Lines to return, exactly: from the line with "J. Fire Flammability 1973, 4 15-22" to the line with "Abstract # B87" in the entries below, both included.

### Available data:
>>>

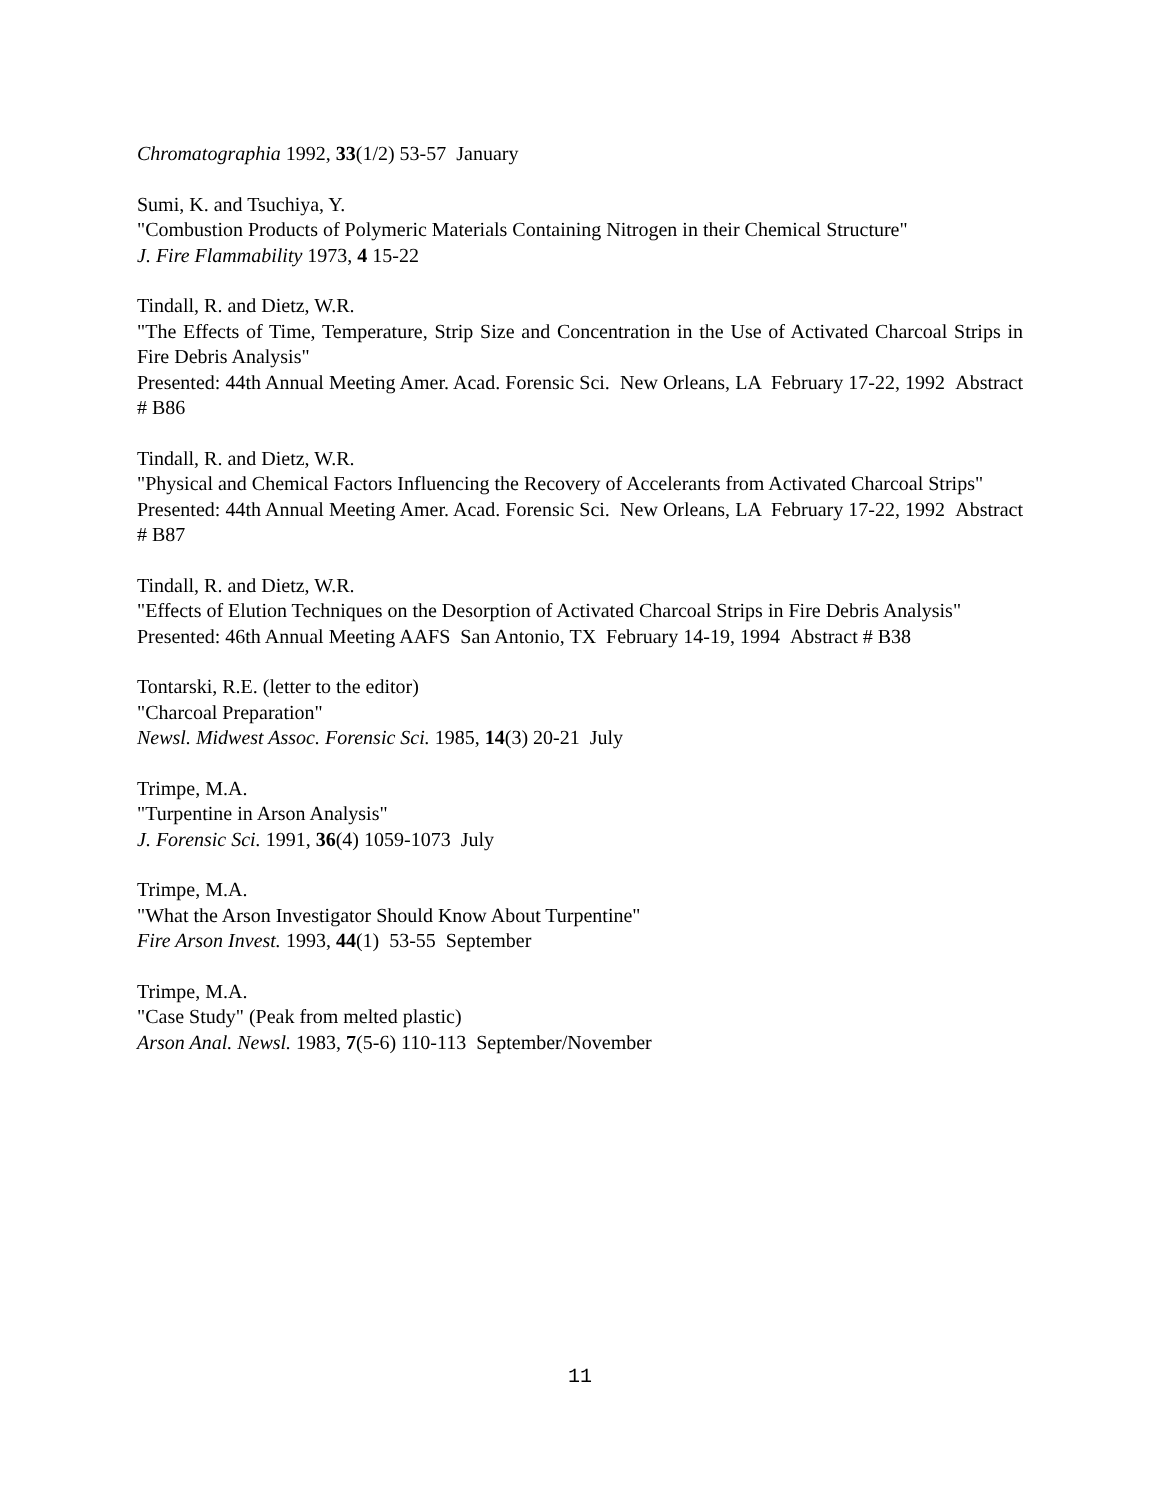Chromatographia 1992, 33(1/2) 53-57 January
Sumi, K. and Tsuchiya, Y.
"Combustion Products of Polymeric Materials Containing Nitrogen in their Chemical Structure"
J. Fire Flammability 1973, 4 15-22
Tindall, R. and Dietz, W.R.
"The Effects of Time, Temperature, Strip Size and Concentration in the Use of Activated Charcoal Strips in Fire Debris Analysis"
Presented: 44th Annual Meeting Amer. Acad. Forensic Sci. New Orleans, LA February 17-22, 1992 Abstract # B86
Tindall, R. and Dietz, W.R.
"Physical and Chemical Factors Influencing the Recovery of Accelerants from Activated Charcoal Strips"
Presented: 44th Annual Meeting Amer. Acad. Forensic Sci. New Orleans, LA February 17-22, 1992 Abstract # B87
Tindall, R. and Dietz, W.R.
"Effects of Elution Techniques on the Desorption of Activated Charcoal Strips in Fire Debris Analysis"
Presented: 46th Annual Meeting AAFS San Antonio, TX February 14-19, 1994 Abstract # B38
Tontarski, R.E. (letter to the editor)
"Charcoal Preparation"
Newsl. Midwest Assoc. Forensic Sci. 1985, 14(3) 20-21 July
Trimpe, M.A.
"Turpentine in Arson Analysis"
J. Forensic Sci. 1991, 36(4) 1059-1073 July
Trimpe, M.A.
"What the Arson Investigator Should Know About Turpentine"
Fire Arson Invest. 1993, 44(1) 53-55 September
Trimpe, M.A.
"Case Study" (Peak from melted plastic)
Arson Anal. Newsl. 1983, 7(5-6) 110-113 September/November
11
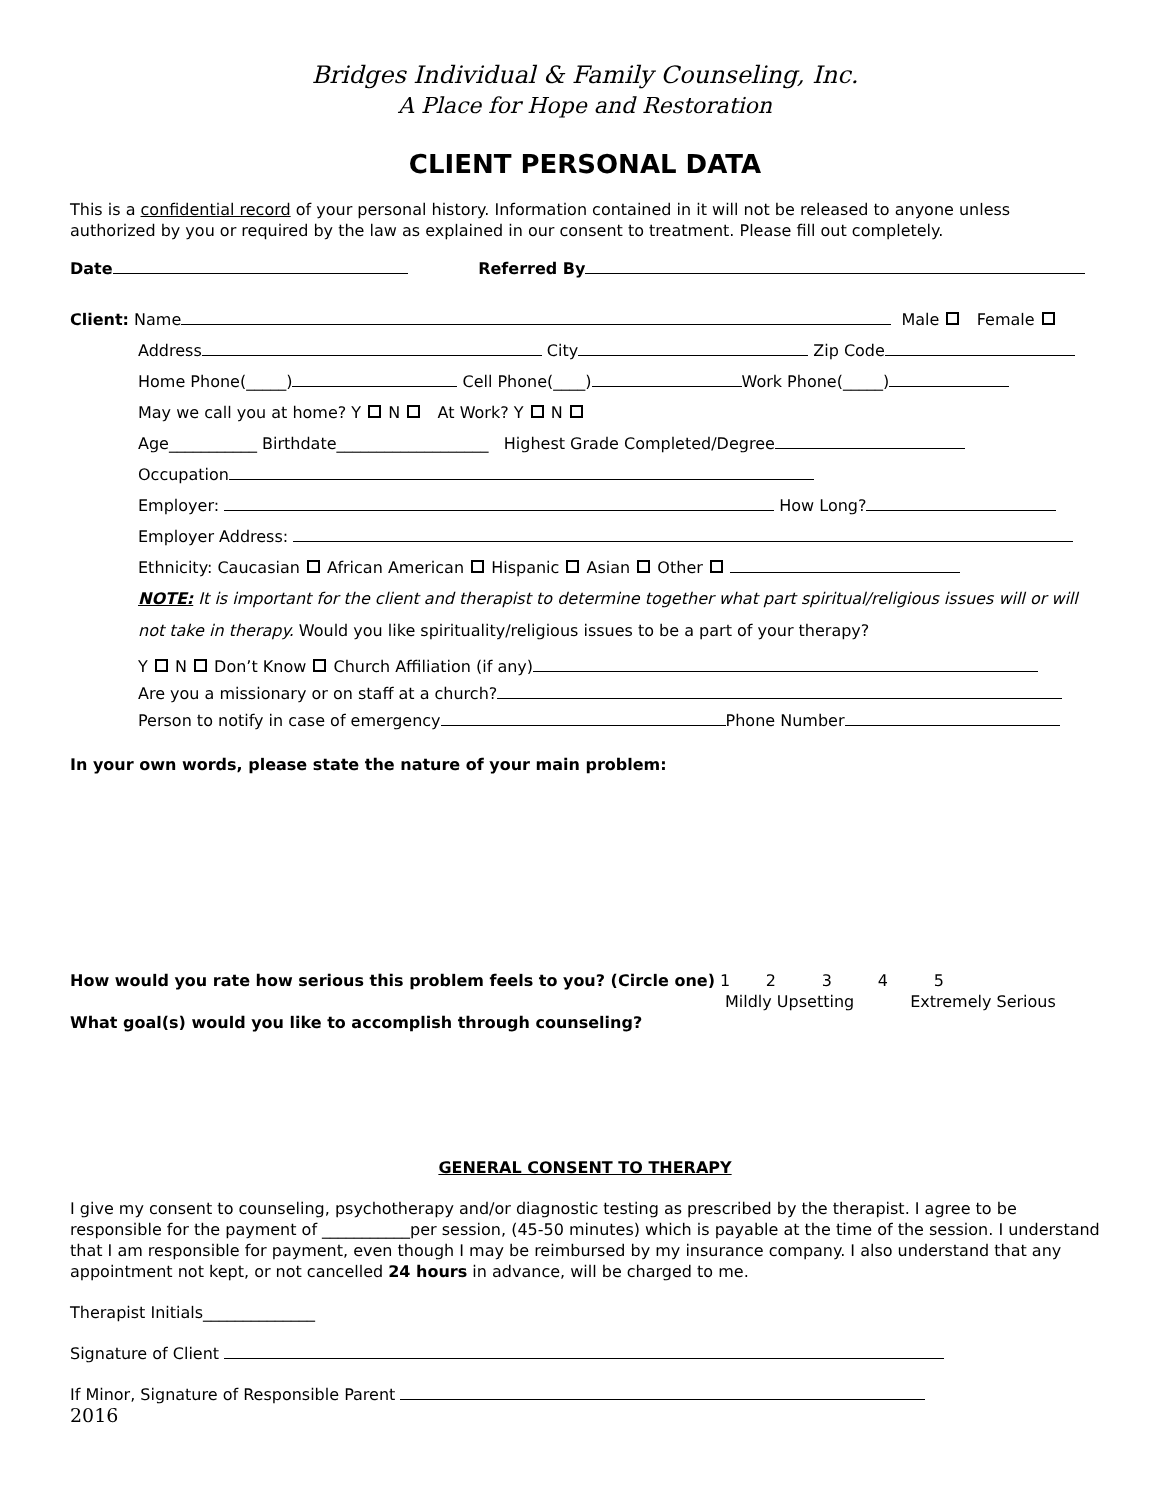Bridges Individual & Family Counseling, Inc.
A Place for Hope and Restoration
CLIENT PERSONAL DATA
This is a confidential record of your personal history. Information contained in it will not be released to anyone unless authorized by you or required by the law as explained in our consent to treatment. Please fill out completely.
Date Referred By
Client: Name Male Female
Address City Zip Code
Home Phone(_____) Cell Phone(____) Work Phone(_____)
May we call you at home? Y N At Work? Y N
Age___________ Birthdate___________________ Highest Grade Completed/Degree
Occupation
Employer: How Long?
Employer Address:
Ethnicity: Caucasian African American Hispanic Asian Other
NOTE: It is important for the client and therapist to determine together what part spiritual/religious issues will or will not take in therapy. Would you like spirituality/religious issues to be a part of your therapy?
Y N Don’t Know Church Affiliation (if any)
Are you a missionary or on staff at a church?
Person to notify in case of emergency Phone Number
In your own words, please state the nature of your main problem:
How would you rate how serious this problem feels to you? (Circle one) 1 2 3 4 5
Mildly Upsetting Extremely Serious
What goal(s) would you like to accomplish through counseling?
GENERAL CONSENT TO THERAPY
I give my consent to counseling, psychotherapy and/or diagnostic testing as prescribed by the therapist. I agree to be responsible for the payment of ___________per session, (45-50 minutes) which is payable at the time of the session. I understand that I am responsible for payment, even though I may be reimbursed by my insurance company. I also understand that any appointment not kept, or not cancelled 24 hours in advance, will be charged to me.
Therapist Initials______________
Signature of Client
If Minor, Signature of Responsible Parent
2016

<<<

### Output below:
J. Fire Flammability 1973, 4 15-22
Tindall, R. and Dietz, W.R.
"The Effects of Time, Temperature, Strip Size and Concentration in the Use of Activated Charcoal Strips in Fire Debris Analysis"
Presented: 44th Annual Meeting Amer. Acad. Forensic Sci. New Orleans, LA February 17-22, 1992 Abstract # B86
Tindall, R. and Dietz, W.R.
"Physical and Chemical Factors Influencing the Recovery of Accelerants from Activated Charcoal Strips"
Presented: 44th Annual Meeting Amer. Acad. Forensic Sci. New Orleans, LA February 17-22, 1992 Abstract # B87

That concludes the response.